* [ASSIGNMENT]:
Would you copy every line of the listing below that includes the word "Index"?

* [THE DATA]:
=== Begin Enclosure ===
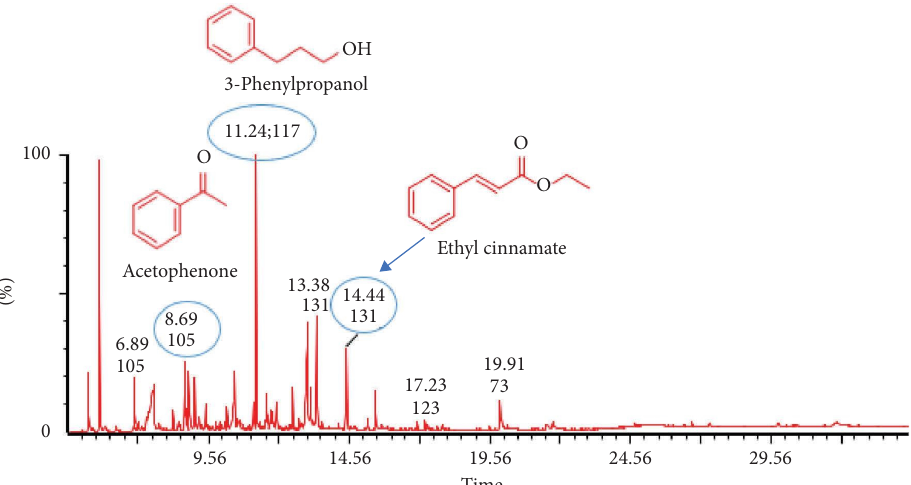
Figure 1: Total ion chromatogram (TIC) obtained from the GC-MS run of the fruit essential oil of Vitex doniana. Compounds were identifed by comparison of MS spectra data with the NISTand Wiley libraries, as well as published literature. Chemical structures of some of the compounds are shown and were drawn with ChemDraw.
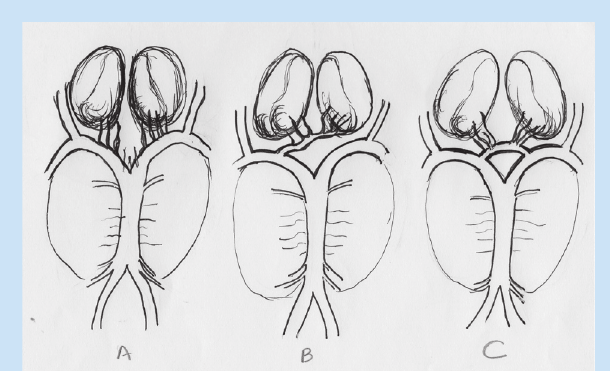
Fig. 5. Schematic diagram. (A). Multiple small perforating arteries arising from the P1 segments of both posterior communicating arteries (most common). (B). A single perforating artery arising from only one of the P1 segments (the artery of Percheron). (C) An arcade of perforating arteries arising from a bridging artery between the P1 segments of the posterior communicating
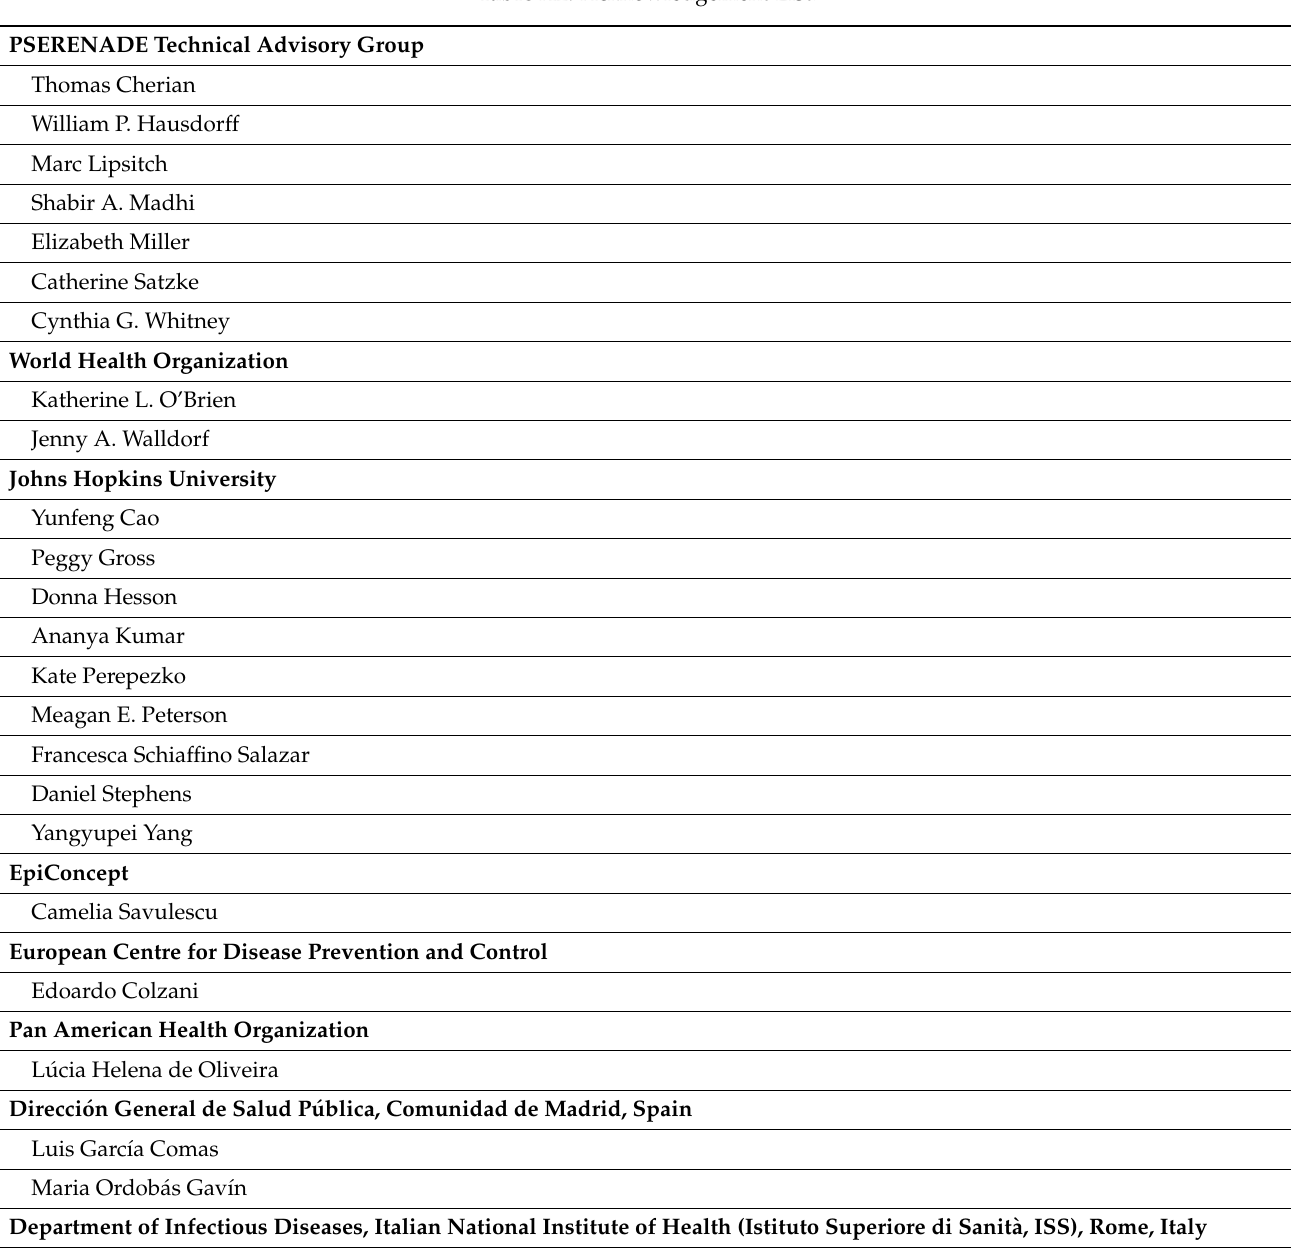
Table A2. Acknowledgement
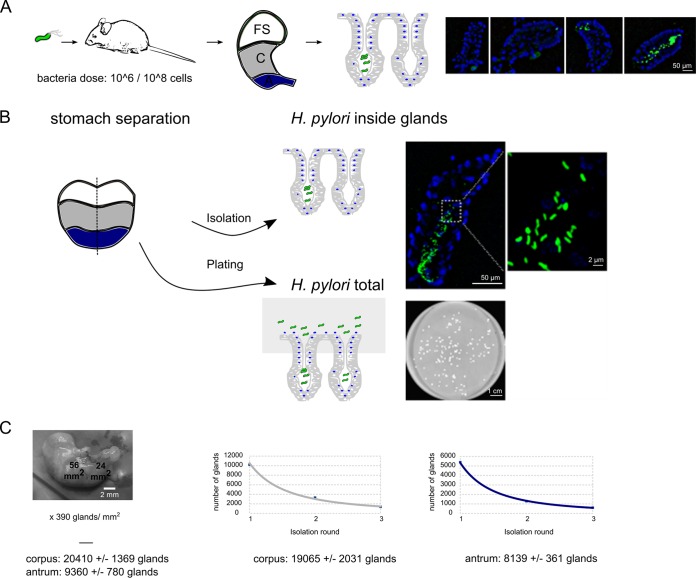
Methodology for gland isolation and quantification of bacteria and glands (A) The BLIG gland isolation method. (Left) The mice were infected with fluorescently labeled H. pylori strains. (Middle) The stomachs were isolated and separated (fore stomach [FS], corpus [C], and antrum). (Right) Glands with bacteria inside were isolated. Strain SS1 was chosen because it colonizes to high levels and is genetically stable over the course of infection. Bacteria were visualized by GFP expression (green), while gland cells were visualized using a DNA Hoechst stain (blue). Isolated glands displaying a range of different bacterial colonization levels are shown in the series of photographs, which show from left to right, empty glands to low and high colonization. (B) Overall protocol in which stomachs were isolated from infected mice and separated into two corpus pieces and two antrum pieces. One piece from the corpus and one piece from the antrum were homogenized and plated to obtain the total CFUs; the second pieces were used for BLIG gland isolation. Bacterial numbers were determined using microscopy. (C) Glands in the corpus and antrum were quantified by two methods. (Left) The area of antrum and corpus tissue of mouse stomachs was measured, and the total number of glands was calculated using the previously determined gland density of 390 glands/mm2 (35), multiplied by the area. (Right) The glands were isolated from antrum and corpus tissue in three sequential rounds, and the total numbers of glands were extrapolated from the decreasing gland numbers counted in the isolation process.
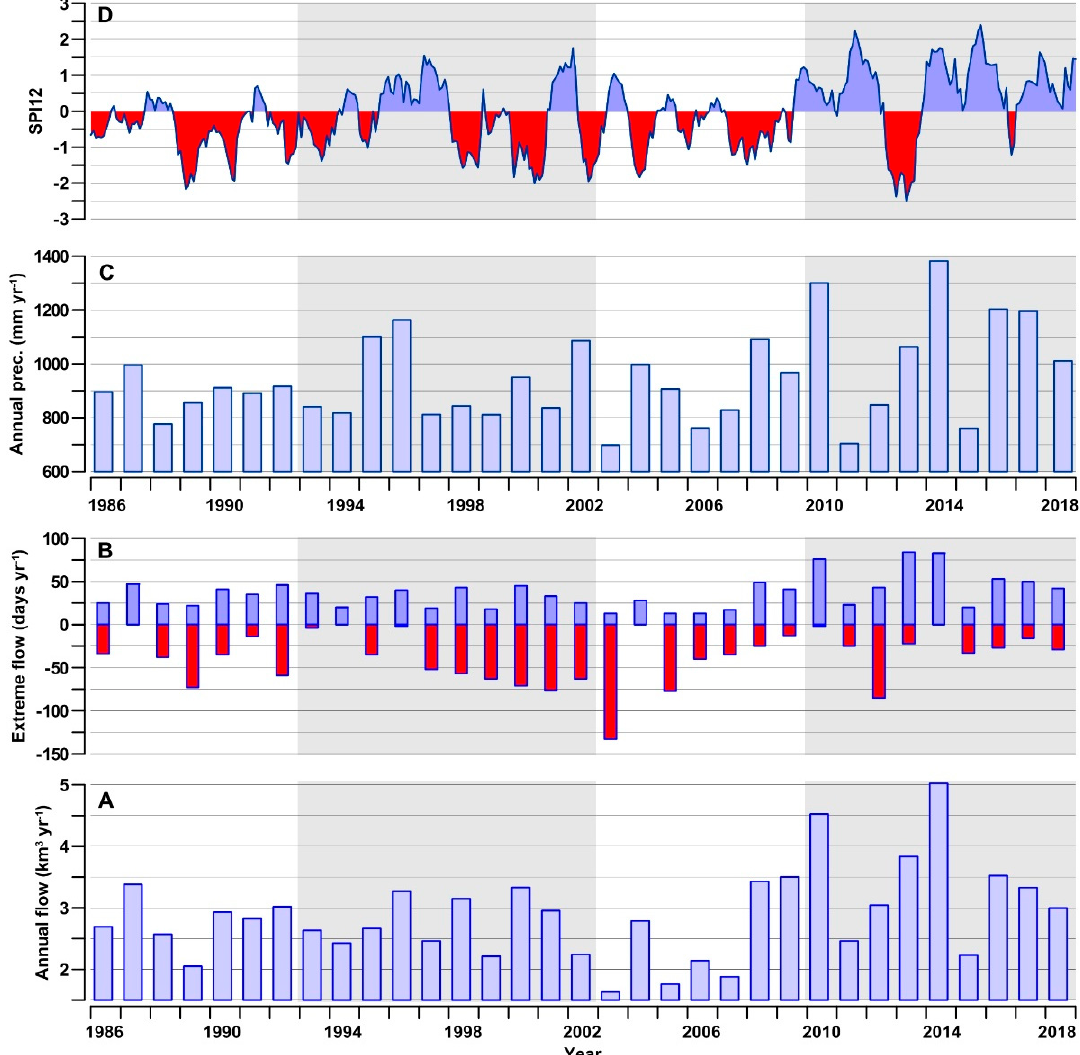
Figure 5. ( A ) Annual flow (km 3 yr − 1 ) of Isonzo River in 1986–2018. ( B ) Number of days with extremely low (red; <10th percentile) and high (blue; >90th percentile) river flow. ( C ) Annual precipitation at sea surface in the GoT (mm yr − 1 ). ( D ) Standard Precipitation Index calculated over 12-month periods (SPI12) by monthly precipitation data ( − 3 = extremely dry, 3 = extremely wet). Gray and white areas indicate the major phases of phytoplankton dynamics shown in Section 3.1.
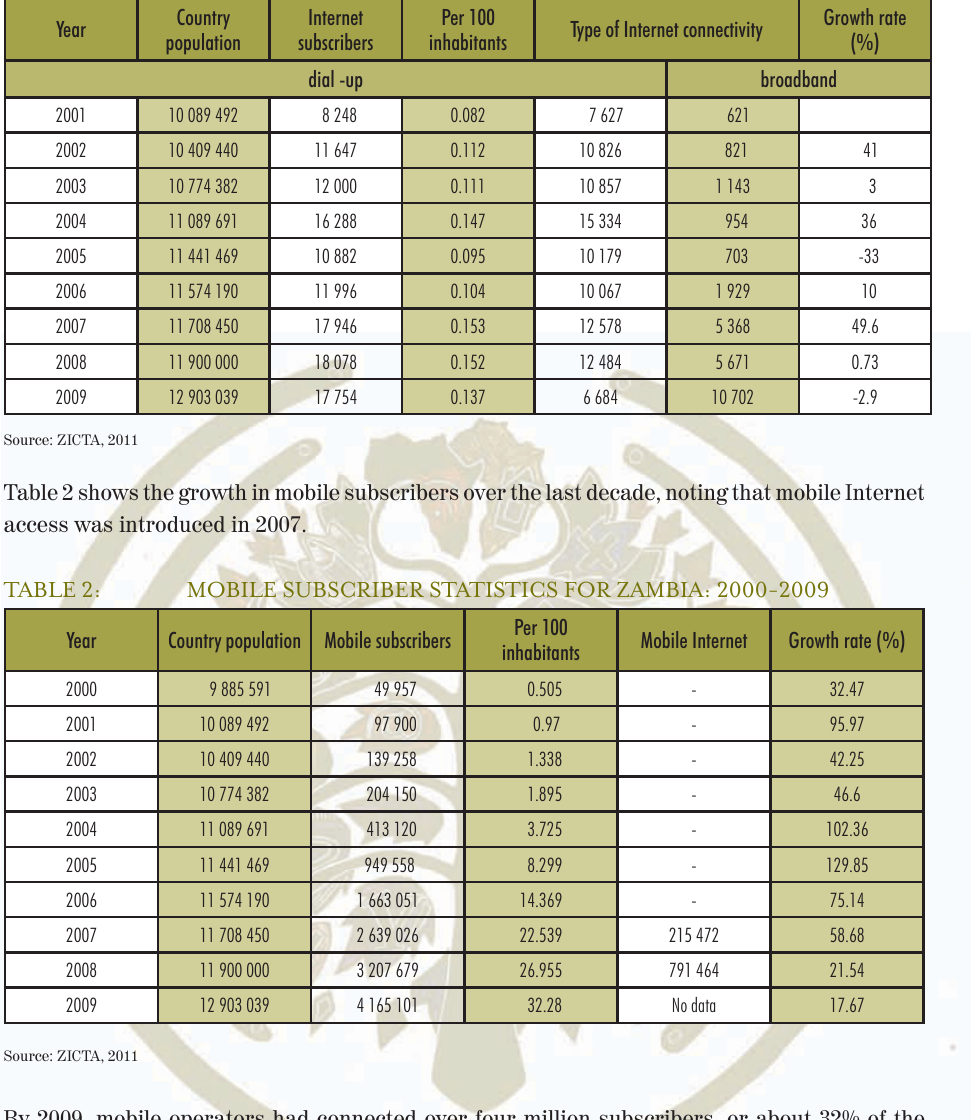
MOBILE SUBSCRIBER STATISTICS FOR ZAMBIA:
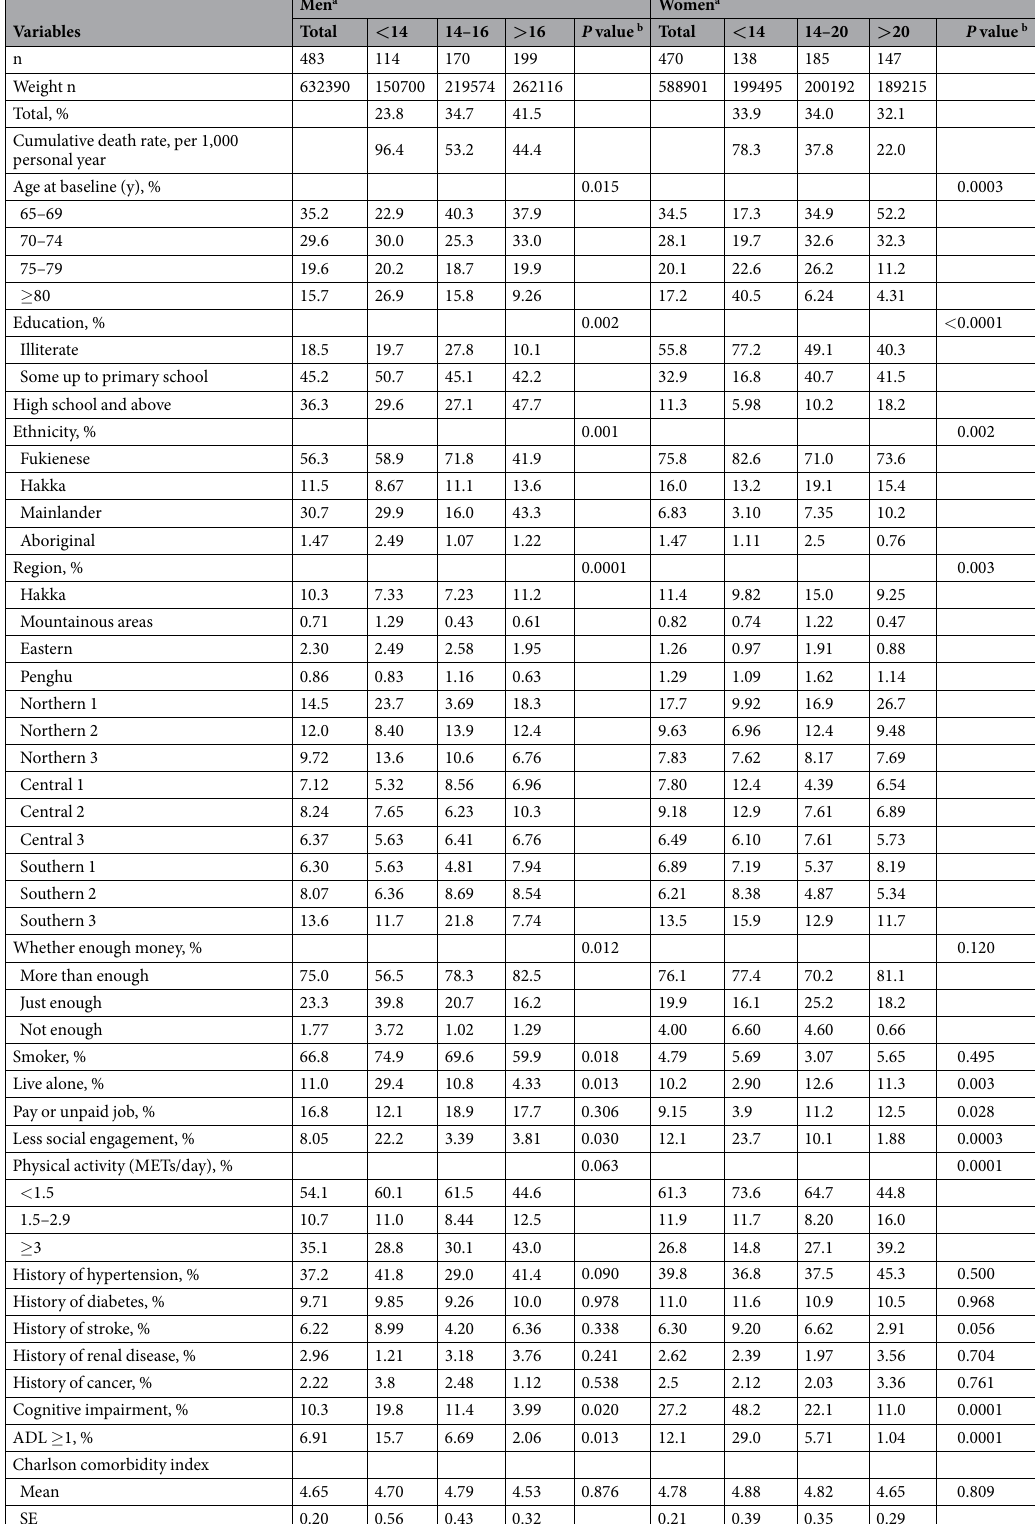
Table 3. Baseline characteristics of NAHSIT Elderly by the HANI in the validation set All data weighted for unequal probability of sampling design by SUDAAN. a Cut-off points for HANI were based on Youden index. b ANOVA and chi-square were used for continuous and categories variables to test difference between the HANI groups by gender. NAHSIT, Nutrition and Health Survey in Taiwan; HANI, Healthy Ageing Nutrition Index; METs, metabolic equivalents; ADL, activities of daily living; SE, standard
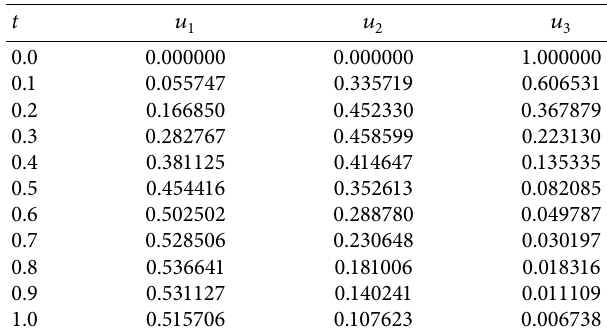
Table 3: Data generated for Example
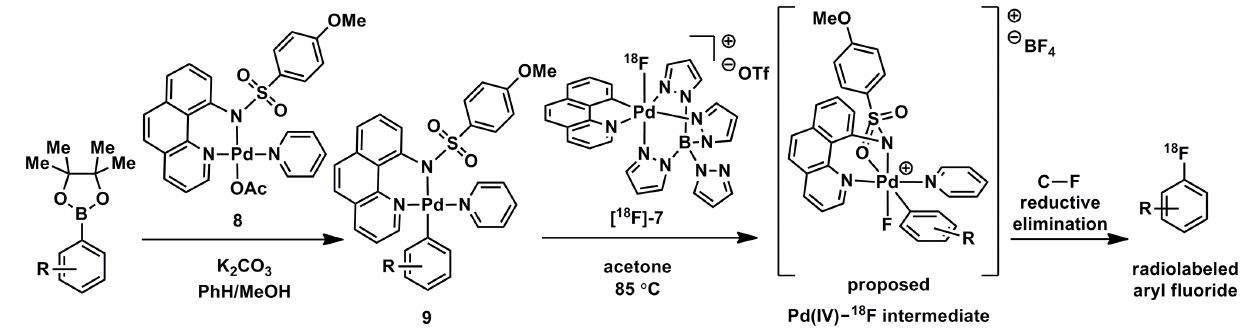
Figure 4. General palladium-mediated synthesis of radiolabeled aryl fluorides. C–F bond formation is proposed to occur by oxidation of 9 with [ 18 F]-7 leading to a proposed Pd(IV)– 18 F intermediate followed by C–F reductive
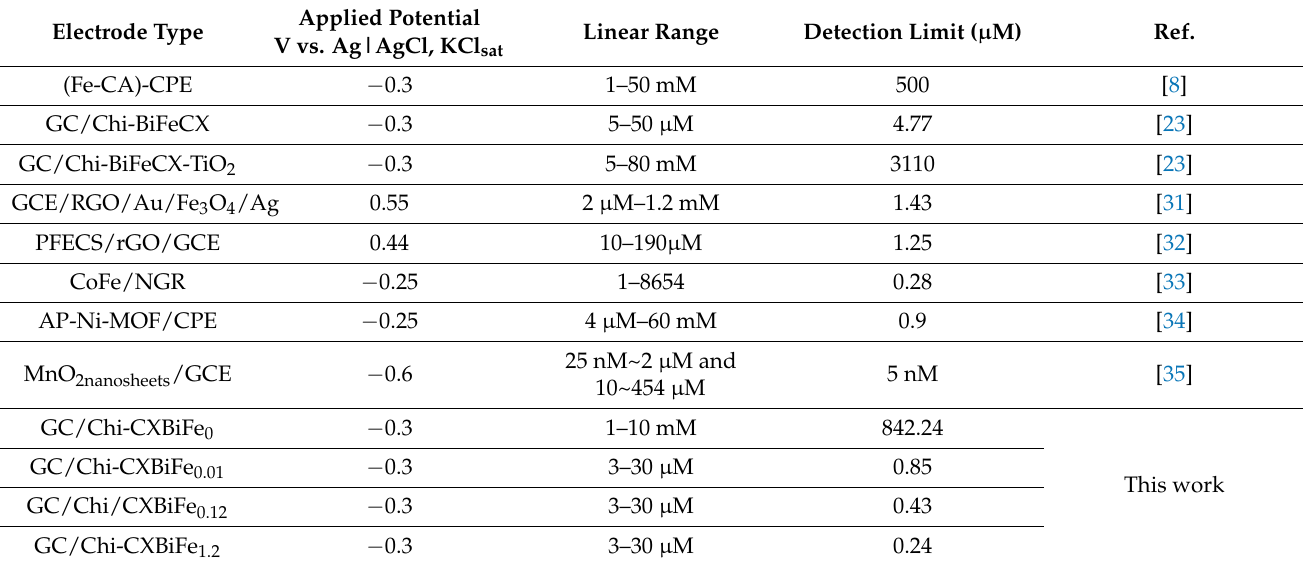
Table 5. Analytical parameters of the sensors based on carbonaceous materials used for amperometric detection of H 2 O 2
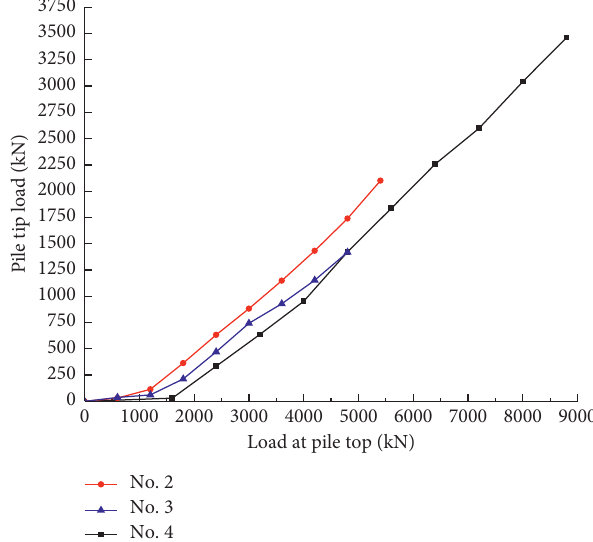
Figure 14: Variation curve of pile tip resistance under different loading steps. (a) No. 1 pile. (b) No. 2 pile. (c) No. 3 pile. (d) No. 4 pile.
=== End Enclosure ===
* [FINISHED EXERCISE]:
Figure 5. ( A ) Annual flow (km 3 yr − 1 ) of Isonzo River in 1986–2018. ( B ) Number of days with extremely low (red; <10th percentile) and high (blue; >90th percentile) river flow. ( C ) Annual precipitation at sea surface in the GoT (mm yr − 1 ). ( D ) Standard Precipitation Index calculated over 12-month periods (SPI12) by monthly precipitation data ( − 3 = extremely dry, 3 = extremely wet). Gray and white areas indicate the major phases of phytoplankton dynamics shown in Section 3.1.
Table 3. Baseline characteristics of NAHSIT Elderly by the HANI in the validation set All data weighted for unequal probability of sampling design by SUDAAN. a Cut-off points for HANI were based on Youden index. b ANOVA and chi-square were used for continuous and categories variables to test difference between the HANI groups by gender. NAHSIT, Nutrition and Health Survey in Taiwan; HANI, Healthy Ageing Nutrition Index; METs, metabolic equivalents; ADL, activities of daily living; SE, standard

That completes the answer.